Let $X=\mathbb R$ be the reals and $\mathbb Z$ the integers (with the discrete topology).
Do I understand correctly the definition of sheaf?
Here is how I understand it (illustrated by a concrete example):
The constant sheaf, $\mathbb Z_X$, is a collection of pairs $(U,\mathcal F(U))$ where $U$ is an open set in $X$ and $\mathcal F (U)$ is the set of all functions $f: U \to \mathbb Z$ such that $f$ is locally constant.
Next, I want to prove that this sheaf does not have the following property:
For all $C \subset U \subset X$ ($C$ closed, $U$ open) and all $f\in \mathcal F(U)$ there exists an open set $V$ with $C \subset V \subset U$ and $F \in \mathcal F (X)$ with $f\mid_V = F\mid_V$.
Is my counterexample correct?
Counter example:
Let $C = \{{1\over 2}, {3\over 2}\}$. Let $U = (0,1)\cup(1,2)$ and $f: U \to \mathbb Z$ be the function $f\mid_{(0,1)} = 0$ and $f\mid_{(1,2)}=1$. Since $X$ is connected, $F\in \mathcal F(X)$ has to be constant.
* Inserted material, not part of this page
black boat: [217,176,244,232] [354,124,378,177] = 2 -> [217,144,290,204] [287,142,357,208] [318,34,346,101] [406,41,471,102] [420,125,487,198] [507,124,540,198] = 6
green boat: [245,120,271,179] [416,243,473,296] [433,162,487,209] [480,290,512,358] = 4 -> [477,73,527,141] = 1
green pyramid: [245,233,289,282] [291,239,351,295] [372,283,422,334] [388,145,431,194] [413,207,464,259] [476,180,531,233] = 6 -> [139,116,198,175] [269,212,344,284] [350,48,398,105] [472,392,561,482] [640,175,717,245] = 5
But then $F$ cannot equal both $f\mid_{(0,1)} = 0$ and $f\mid_{(1,2)}=1$.
The definition of a sheaf is far more broad than the example you have mentioned. In general your $\mathcal{F}(U)$ can be any group (or ring or algebra for example), and if $U\subset V$ then there is a restriction map $res_{V,U}:\mathcal{F}(V)\rightarrow \mathcal{F}(U)$ satisfying some natural identity and composition conditions. To be a sheaf we must also have an identity and gluing condition. That is, if $U=\cup U_i$ and $f\in \mathcal{F}$ where $res_{U,U_i}(f)=0$ for all $i$, then $f=0$. Contrastingly, given $f_i\in \mathcal{F}(U_i)$ which agree on overlaps, we can always find an $f\in \mathcal{F}(U)$ such that $res_{U,U_i}(f)=f_i$. These two together say that you can glue together the pieces in at least one way, and by uniqueness this can be done in at most one way. Think of the sheaf of smooth functions on a manifold for example. A sheaf allows you to define things locally, and glue these pieces together into something global.
Now for your example, I am assuming you are not using the Zariski topology on $\mathbb{R}$. In this case your example is correct. If you are supposed to be using the Zariski topology then you can't separate points as you have since the topology is not Hausdorff.